20020325

世界のできごと・人民のたたかい

2002.03.10〜2002.03.19


イラク攻撃準備に中東諸国が強く反発
 米国のチェイニー副大統領は3月12日、対イラク武力行使の支持をとりつけるためにエジプト、サウジアラビア、クェート、シリア、ヨルダンなど中東諸国を歴訪した。しかし、米国のイラク攻撃の思惑は支持されるどころか、「イラクへの武力行使は中東地域を不安定にする」(エジプトのムバラク大統領)という強い反発が相次いだ。サウジアラビアは国内の基地提供も拒否した。湾岸戦争のときと比較してみると、米国の孤立ぶりが鮮明だ。

イスラエル軍2万人が自治区に侵攻
 イスラエル軍は11日、ヨルダン川西岸のパレスチナ自治区ラマラに侵攻、占領した。これはヨルダン川西岸が占領された67年の第3次中東戦争後最大規模の軍事攻撃となる。アラブ諸国は12日、国連安保理での協議を要請したが、米国が提出したイスラエル非難を避けた欺まん的な修正案が採択された。シリアは「殺人者と犠牲者を同じ土俵で論じている」として、採択を棄権した。だが、イスラエルを支持する米国がパレスチナ問題で安保理決議案を提出するのは、きわめて異例。イラク包囲網形成をめざす米国は、ネックとなっているパレスチナ問題への対応を迫られている。

台湾「国防相」訪米に中国が抗議
 訪米した台湾の湯「国防部長」は11日、フロリダ州で開催した米台防衛サミットに参加し、ウルフォウィッツ米国防副長官と会談した。79年の米台断交後、要人で最高レベルの接触となった。中国外務省は12日、「中国の反対を顧みず訪米を認めたことに強烈な不満と憤りを表明する。米国のやり方は台湾独立勢力を増長させる」と米国を強く批判した。ブッシュ米大統領は公然と台湾支持を表明しており、米国の挑発的な台湾テコ入れは、中国をけん制する狙いがある。アジアの平和と安定にとってもきわめて危険な策動だ。

EU首脳会議、域内市場の一本化急ぐ
 スペインのバルセロナで開かれた欧州連合(EU)首脳会議は16日、欧州経済の競争力強化に向けた労働、電力、金融市場などの自由化計画を盛り込んだ議長総括を採択し閉幕した。EUは米国に対抗する経済圏をめざしており、EU内の労働障壁を05年までに除去し、電力・ガス市場の開放問題は法人向け市場の04年までの完全自由化を決めるなど、首脳レベルで妥協を成立させた。EUは自由化に伴う国内問題を残しながらも、独自の道を歩みつつある。
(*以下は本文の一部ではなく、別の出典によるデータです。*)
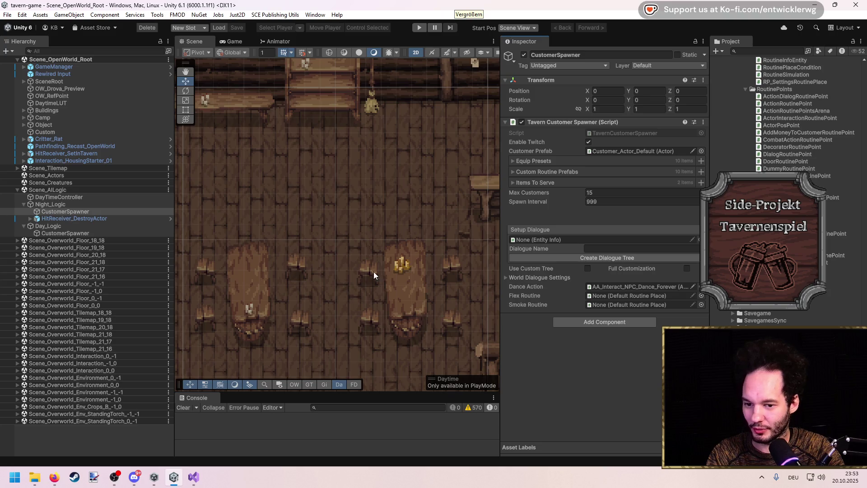
# Assign the Customer_Routine_Flex prefab from DefaultRoutines as the spawner's Flex Routine.
pyautogui.click(640, 286)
  韓国の電力労組は民営化計画撤回を求めて、2月25日から2週間以上ストを続けている。韓国電力公社社長は13日、スト長期化を招いた責任を問われて辞任に追い込まれた。労組側は要求貫徹までストを続ける構えだ。
 ソウルで13日、元従軍慰安婦のほか学生ら数百人が日本大使館前で、日本の国家補償などを求めて「水曜デモ」を行った。このデモは92年から10年以上続けられており、この日は500回目となった。
 欧州連合首脳会議が開催されているスペインのバルセロナで14日、各国から集まった労働者10万人が雇用と労働者の権利拡大をもとめてデモ行進を行った。16日には労働組合、平和団体などの主催で、社会的権利などを要求する25万人のデモが行われ、労働者に犠牲を強いるEUの統合政策に反対した。
 国際開発金融会議が開かれたメキシコ・モンテレーで18日、民営化や規制緩和を押しつけるグローバル化反対のデモが行われ、労働組合や非政府組織(NGO)など3000人が参加した。近郊の農民や労働者も参加し、新空港建設反対や民営化反対を訴えた。